Selon les dernières prévisions de la Sécurité publique, le niveau de la crue sera entre 5 et 10 cm en dessous du maximum du 6 mai. Ces prévisions reposent toutefois sur un scénario où le pire serait évité. «Tous les modèles ont été faits en fonction du fait qu'il n'y ait pas de pluie ajoutée», a expliqué, hier, le directeur de la Sécurité publique de la Montérégie, Yvan Leroux. «S'il y a de la pluie ajoutée, ça ira dans ce sens-là. Toutefois, la pluie annoncée par Environnement Canada est très faible.»

Le facteur vent risque aussi d'aggraver la situation. Hier, il a commencé à tourner et vient désormais du sud. S'il devait souffler de manière soutenue, un plus grand volume d'eau en provenance du lac Champlain se déverserait dans la rivière, accélérant la crue.

Ras-le-bol

Sur le terrain, hier, le mot «découragement» était sur toutes les lèvres. La baisse de dizaines de centimètres d'eau au cours de la dernière semaine avait redonné espérance aux riverains.

«Tout le monde vivait d'espoir, mais quand on a vu que ça commençait à remonter lundi, ç'a donné un gros coup à tout le monde. J'ai des voisins qui se sont battus trois semaines pour sauver leur maison, mais qui sont rendus au point où ils sont prêts à tout abandonner tellement ils sont à bout», a expliqué Sylvain Cardinal, sinistré.

Selon Michel Guy, qui vit dans le même quartier de Saint-Paul-de-l'Île-aux-Noix, certains sinistrés ont atteint un point critique. «Ce matin, j'ai évacué un couple de personnes âgées dans le secteur. L'eau était rendue au rez-de-chaussée, il commençait à y avoir des fissures dans le plancher. Au départ, elles ne voulaient pas quitter leur maison, mais ça n'avait plus de bon sens. Nous avons dû les convaincre de partir.»

Hier, la Sécurité civile a invité les quelque 3000 sinistrés de la Montérégie à maintenir et à renforcer leurs digues, mais environ 1000 personnes demeurent évacuées et ne pourront réintégrer leur domicile dans un avenir rapproché.

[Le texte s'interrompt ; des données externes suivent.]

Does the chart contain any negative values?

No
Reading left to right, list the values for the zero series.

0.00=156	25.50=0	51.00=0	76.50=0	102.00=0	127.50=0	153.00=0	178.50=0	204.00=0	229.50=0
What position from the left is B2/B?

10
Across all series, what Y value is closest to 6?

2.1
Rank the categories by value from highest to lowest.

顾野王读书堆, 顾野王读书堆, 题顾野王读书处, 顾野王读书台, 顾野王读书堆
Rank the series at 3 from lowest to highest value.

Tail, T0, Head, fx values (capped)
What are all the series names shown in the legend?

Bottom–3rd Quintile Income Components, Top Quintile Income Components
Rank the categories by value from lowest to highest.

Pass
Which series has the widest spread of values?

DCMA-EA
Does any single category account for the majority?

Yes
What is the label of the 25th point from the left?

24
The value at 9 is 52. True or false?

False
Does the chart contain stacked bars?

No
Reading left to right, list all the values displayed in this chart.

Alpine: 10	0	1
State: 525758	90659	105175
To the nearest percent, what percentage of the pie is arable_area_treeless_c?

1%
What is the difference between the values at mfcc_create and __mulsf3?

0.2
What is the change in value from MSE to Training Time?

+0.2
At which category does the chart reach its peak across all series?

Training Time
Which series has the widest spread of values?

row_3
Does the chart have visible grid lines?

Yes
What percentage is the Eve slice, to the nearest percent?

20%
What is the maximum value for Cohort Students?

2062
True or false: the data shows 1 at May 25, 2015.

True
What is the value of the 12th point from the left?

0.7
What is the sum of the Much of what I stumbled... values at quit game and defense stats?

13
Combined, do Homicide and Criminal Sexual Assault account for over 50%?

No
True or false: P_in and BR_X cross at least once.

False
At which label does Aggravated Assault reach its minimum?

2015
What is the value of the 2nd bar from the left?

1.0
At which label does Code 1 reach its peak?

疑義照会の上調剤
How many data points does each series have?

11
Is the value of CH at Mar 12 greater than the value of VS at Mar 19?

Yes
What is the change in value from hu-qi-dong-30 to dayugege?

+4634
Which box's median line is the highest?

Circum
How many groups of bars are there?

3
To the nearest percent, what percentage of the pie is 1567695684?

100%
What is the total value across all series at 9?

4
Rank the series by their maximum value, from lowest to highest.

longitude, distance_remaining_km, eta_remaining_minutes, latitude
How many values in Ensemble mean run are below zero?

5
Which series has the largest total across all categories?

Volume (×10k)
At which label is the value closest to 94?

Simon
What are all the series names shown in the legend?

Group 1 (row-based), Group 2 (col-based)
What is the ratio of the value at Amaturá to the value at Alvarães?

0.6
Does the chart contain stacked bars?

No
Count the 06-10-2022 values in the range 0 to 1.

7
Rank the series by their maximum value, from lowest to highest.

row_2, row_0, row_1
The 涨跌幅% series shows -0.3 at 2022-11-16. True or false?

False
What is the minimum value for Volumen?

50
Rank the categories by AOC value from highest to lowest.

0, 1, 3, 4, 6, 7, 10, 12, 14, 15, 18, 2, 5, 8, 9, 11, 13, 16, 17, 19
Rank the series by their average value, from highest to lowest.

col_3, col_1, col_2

Encouragée par la diminution du niveau de l'eau, Diane Beaudin a décidé de rentrer chez elle après avoir quitté sa résidence deux semaines. «Et c'est reparti», a-t-elle laissé tomber sur un ton découragé. «Samedi, on pouvait voir le gazon sur notre terrain, mais maintenant tout est inondé à nouveau. C'est décourageant, on a dû relancer nos pompes. Depuis hier, on se relaie toutes les trois heures pour s'assurer qu'elles ne lâcheront pas.»

Hier, près de 600 soldats sur les 800 initialement déployés sont rentrés à la base de Valcartier. «L'armée est arrivée une semaine en retard et dès que ça recommence, ils s'en vont», a déploré Mme Beaudin.

M. Leroux a tenu à apaiser les inquiétudes des citoyens, faisant valoir que le nombre de militaires avait été réduit pour correspondre aux besoins réels sur le terrain.

Par ailleurs, c'était au tour du ministre des Affaires municipales, Laurent Lessard, de chausser ses bottes de pluie hier pour rendre visite aux sinistrés et constater l'étendue des dégâts. Ce dernier a lancé l'opération «Entraide municipale», une opération de jumelage de villes avec des municipalités sinistrées. Montréal, Brossard, Longueuil, Laval et Sherbrooke ont déjà indiqué qu'elles prêteraient main-forte à leurs consoeurs pour préparer le retour des personnes sinistrées. Ces villes prêteront leurs ressources lorsque viendra le temps de ramasser, réparer et rénover, a précisé le ministre.